Using Get Request

Can anyone explain how to use get request to obtain data from the web? I am trying to obtain local postal codes by street names. I have two different large data sets (over a million rows). One data set already has a column by the postal code, the other by street names.

  1. How do i use get request to find the postal code for street names in a column?
  2. Is it smart to break up the data to smaller size through sampling or partitioning? Or can i get the information by for the entire dataset and how quickly can it be processed?
  3. Should i use any specific request/response headers?

Below is the workflow that i am currently working through.

Link to data:

hi
you enter the url into the get request node and it returns the content of the page if the request was succesful. (status code 200)
For Geo Data you probably want to query an API (e.g. from Google Maps). You might want have a look at that to get started.
br

1 Like

Thanks Daniel,
i get a load of information in the description. It doesnt seem to have the necessary information i am looking for.

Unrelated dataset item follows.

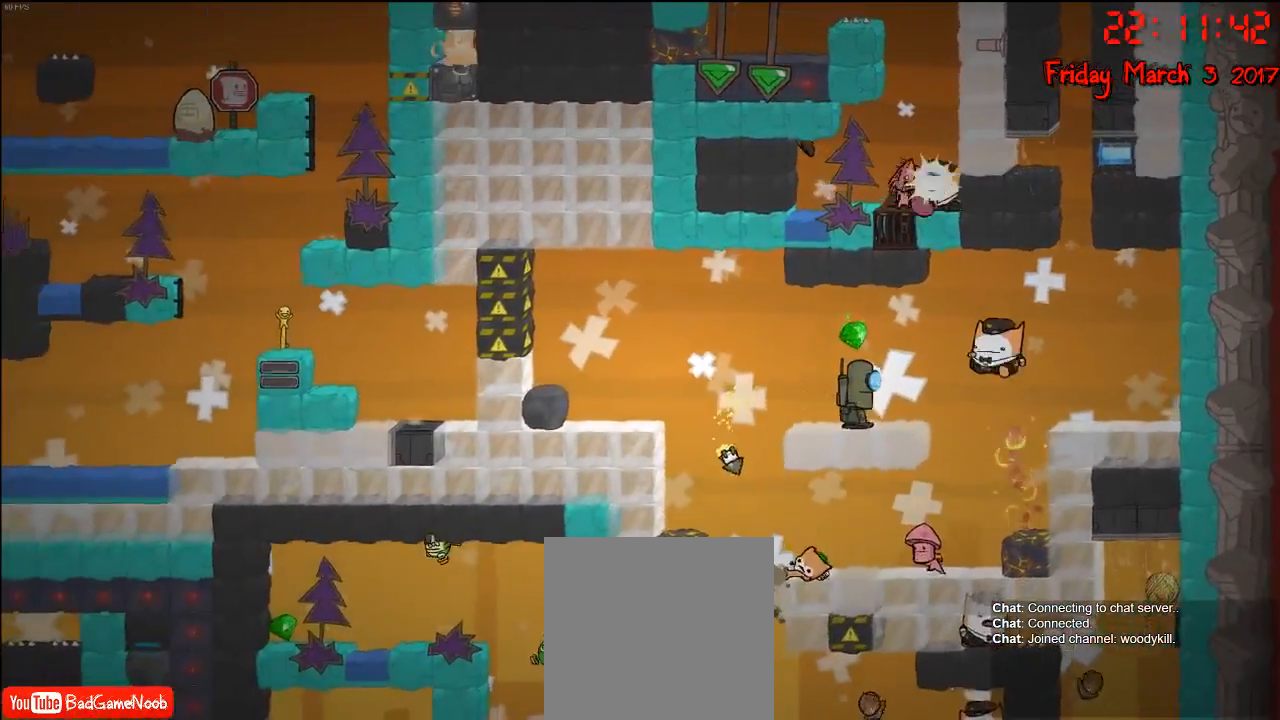
{"buttons": [], "left_stick": "right", "right_stick": "center", "events": [[17, "B", "down"], [100, "B", "up"], [167, "B", "down"], [233, "B", "up"], [317, "B", "down"], [433, "B", "up"]]}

Hi @MichaelEkine and welcome to the Knime Community.

Based on your questions, it is not clear if you fully understand what you are asking, and that makes it hard to answer them.

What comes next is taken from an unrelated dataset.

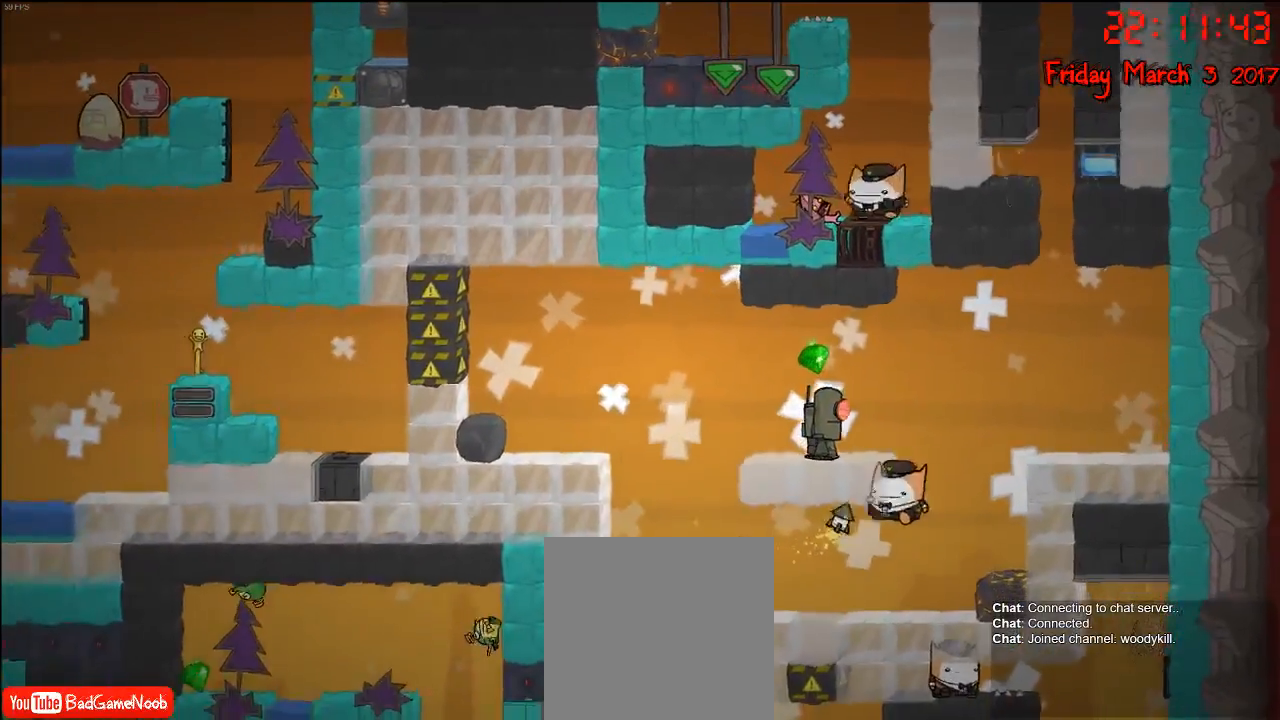
{"buttons": [], "left_stick": "right", "right_stick": "center", "events": [[67, "B", "down"], [167, "B", "up"], [250, "B", "down"], [317, "B", "up"], [383, "B", "down"], [467, "B", "up"]]}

Take this question for example:

That’s like asking “How to I use the street to get to the supermaket?”. Well you can go on foot or in a vehicle.

So in your case, you need either an api or a website and you enter their url in the Get Request node like @Daniel_Weikert mentioned.

It depends on how many customers can the supermarket take and how fast they can serve the customers.

In your case, it depends on how many requests the api/website allows you to send in a period of time, and how fast it can process your request. Generally speaking, you should send in batches (Chunk Loop) with some delays (5 seconds) in between (Wait node)

This is specific to the supermaket. It’s like asking “can I wear sandals?” or “can I bring my pet?”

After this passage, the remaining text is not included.